**Given task**
Extend the mailing-list reply about G-code named parameters, starting right after its last sentence.

>> start Excerpted passage

On Mon, Aug 17, 2015, at 02:44 PM, andy pugh wrote:
> 
> I give up, clearly I am incapable of describing the situation as I
> understand it, and a real coder ought to look at the code and decide
> what happens.
> 
> 
> I think that the parameters are static from the first time they are
> read, just like any other named parameter.
> I don't know if you can change the value once you have initialised them.
> 

I was under the impression that named parameters (and the old numbered
ones for that matter) are simply what would be called variables in any other
language.

You can assign a value to them (write):

#<foo> = 10.00

 or use them in an expression (read):

G1 X[#<foo>]                   (not sure if [ ] are required here)
G1 Y[#<foo> + #<bar>]    ( [ ] are definitely required here)

These special ini file and HAL parameters are read-only, so assignment isn't 
allowed
But evaluation as part of an expression is allowed, and I believe it happens 
every time
the interpreter encounters the expression, not just the first time.

I can't test this, but what happens if you write:

O100 while [1]
(DEBUG, HAL says #<_hal[foo]>)
G4 P1
O100 endwhile

We have an infinite loop, printing the value of the hal item "foo" every second.
Do we get the same value every time, or if the actual HAL value changes, does
the printed value change as well?

>> end Excerpted passage
>> start Raw records

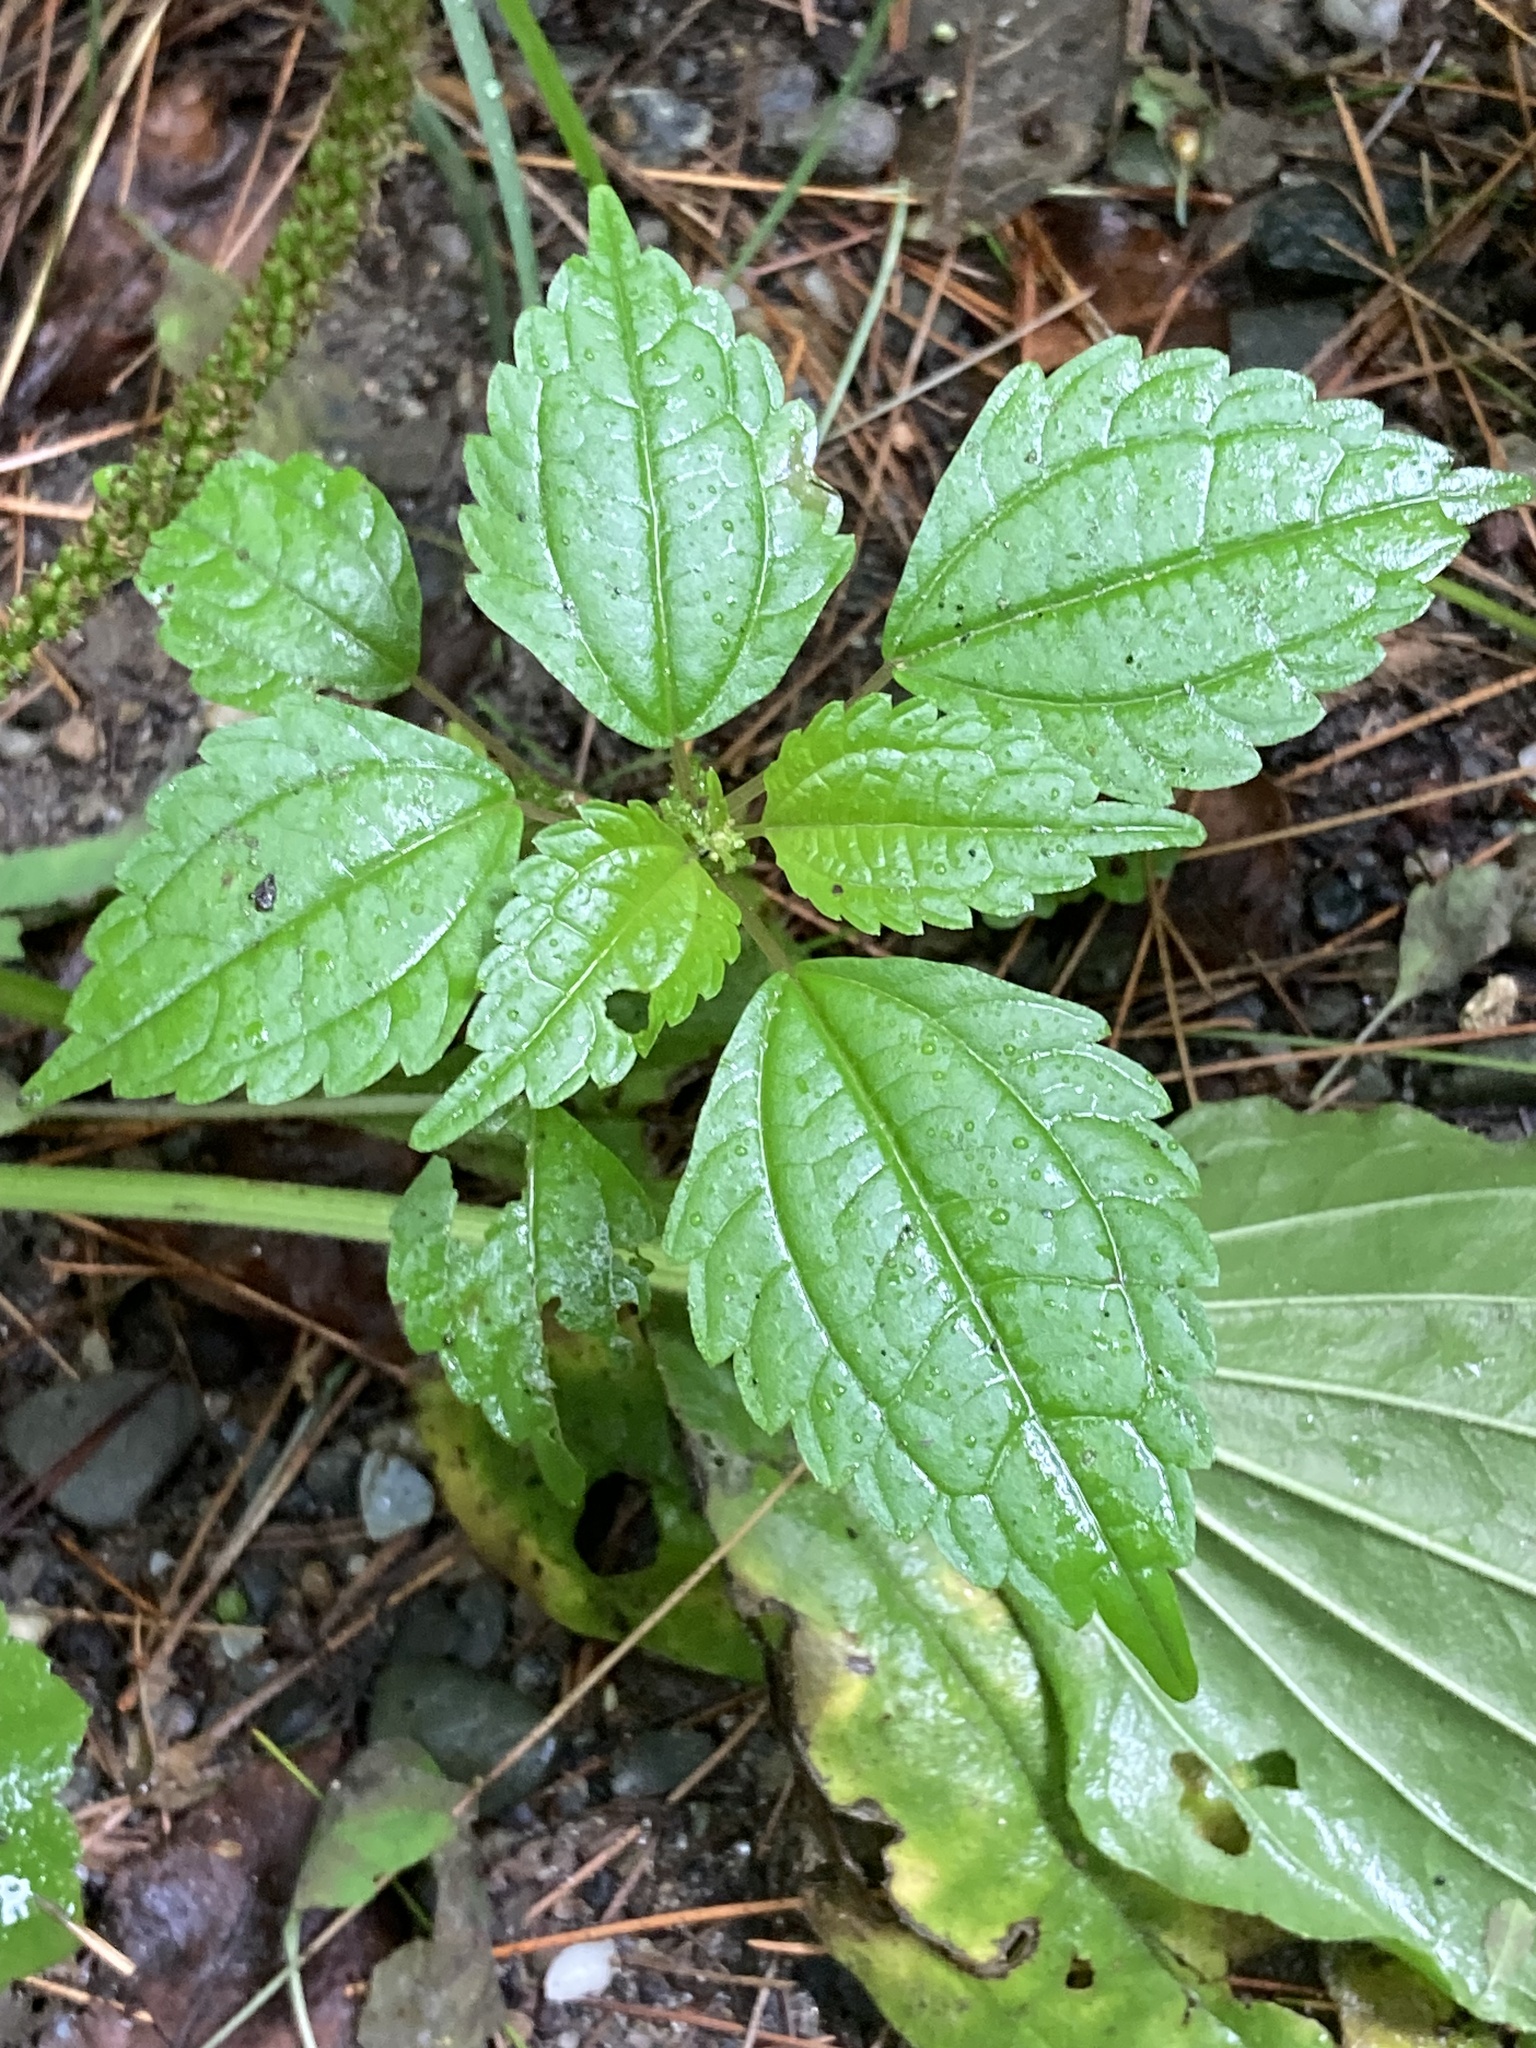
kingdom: Plantae
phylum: Tracheophyta
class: Magnoliopsida
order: Rosales
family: Urticaceae
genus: Pilea
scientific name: Pilea pumila
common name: Clearweed
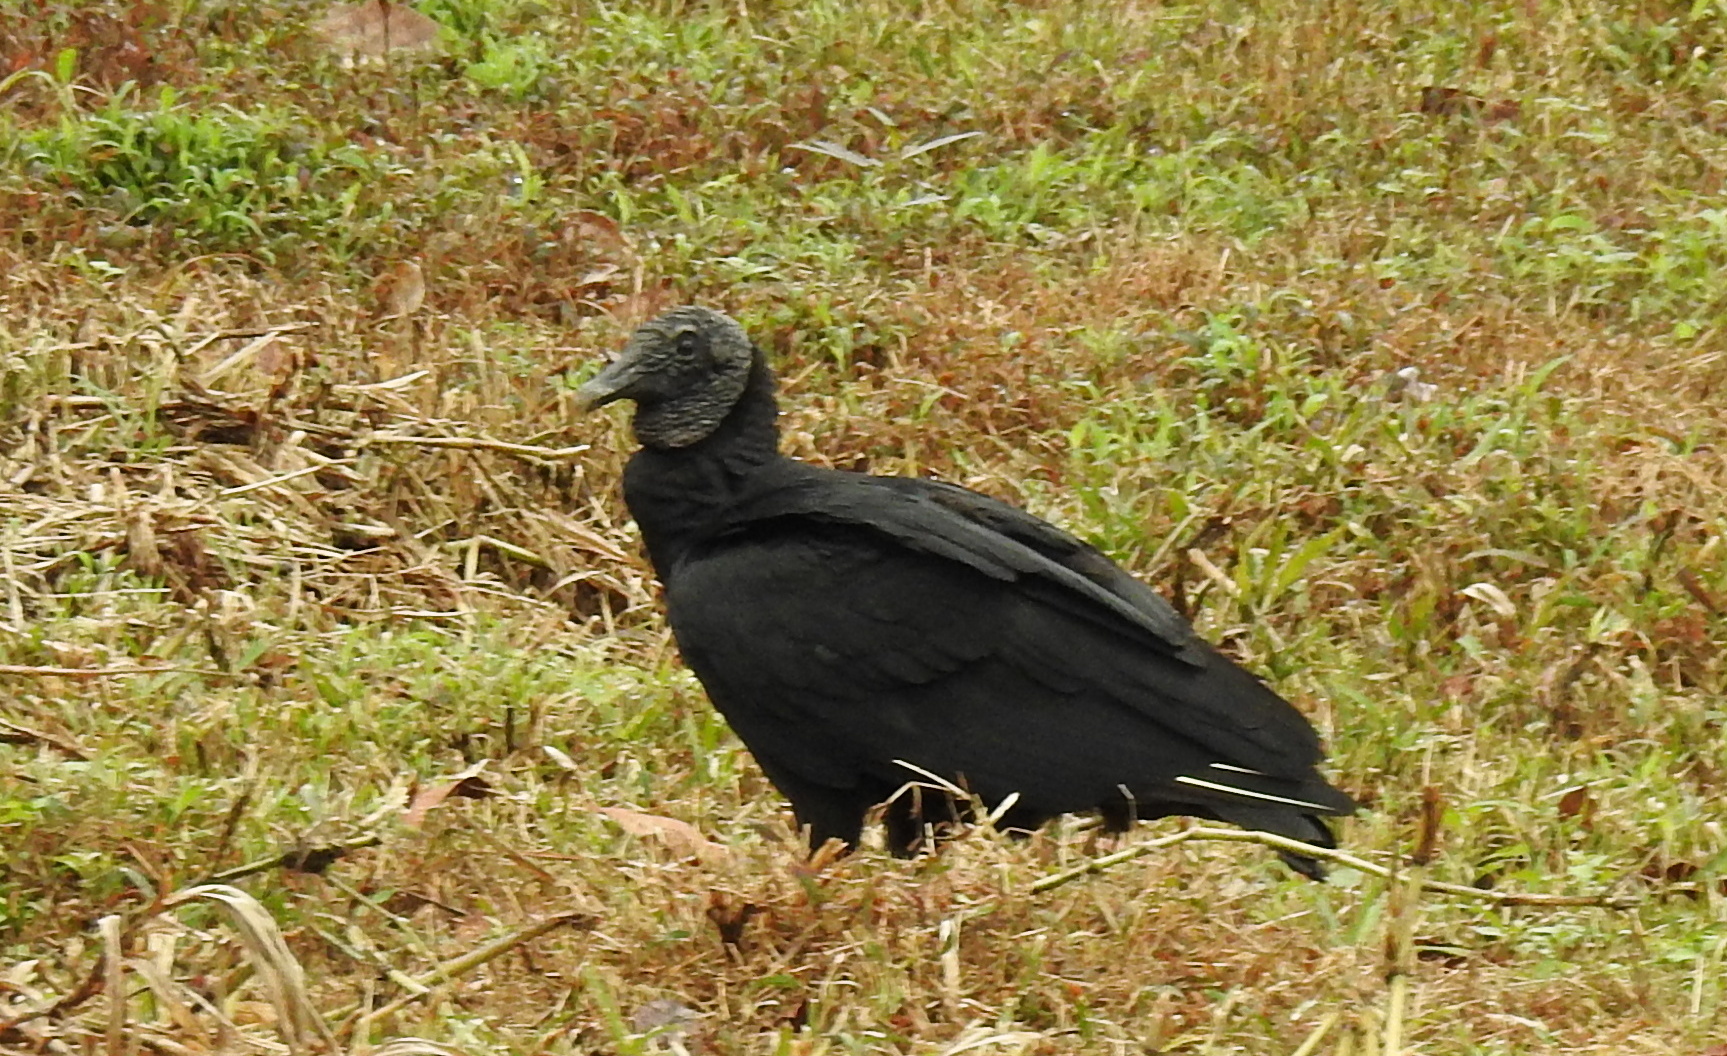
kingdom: Animalia
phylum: Chordata
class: Aves
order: Accipitriformes
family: Cathartidae
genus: Coragyps
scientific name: Coragyps atratus
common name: Black vulture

>> end Raw records

**Task result**
A couple other things in the documentation at 
http://www.linuxcnc.org/docs/html/remap/structure.html#_optional_interpreter_features_ini_file_configuration_a_id_sub_ini_features_a
that are confusing:

1) it says "hal_name may be a pin, parameter or signal name."
Originally, pins, parameters, and signals had completely different name-spaces.
Has that been changed and I just missed it?  If not, then it is possible to have
the same name in all three name-spaces.  What happens in this case?  Are the
name-spaces searched in a particular order, and the first match used?  Needs to
be documented.

2) it says "Note: The values are are only updated when the G code is not 
running"
That kind of implies that somehow the interpreter captures a snapshot of the 
values
of all HAL items wt the start of g-code execution, so that later if/when it 
encounters
a #<_hal[foo]> expression it can look for the hal name and get the corresponding
value.  I find it hard to believe that the actual inplementation does that.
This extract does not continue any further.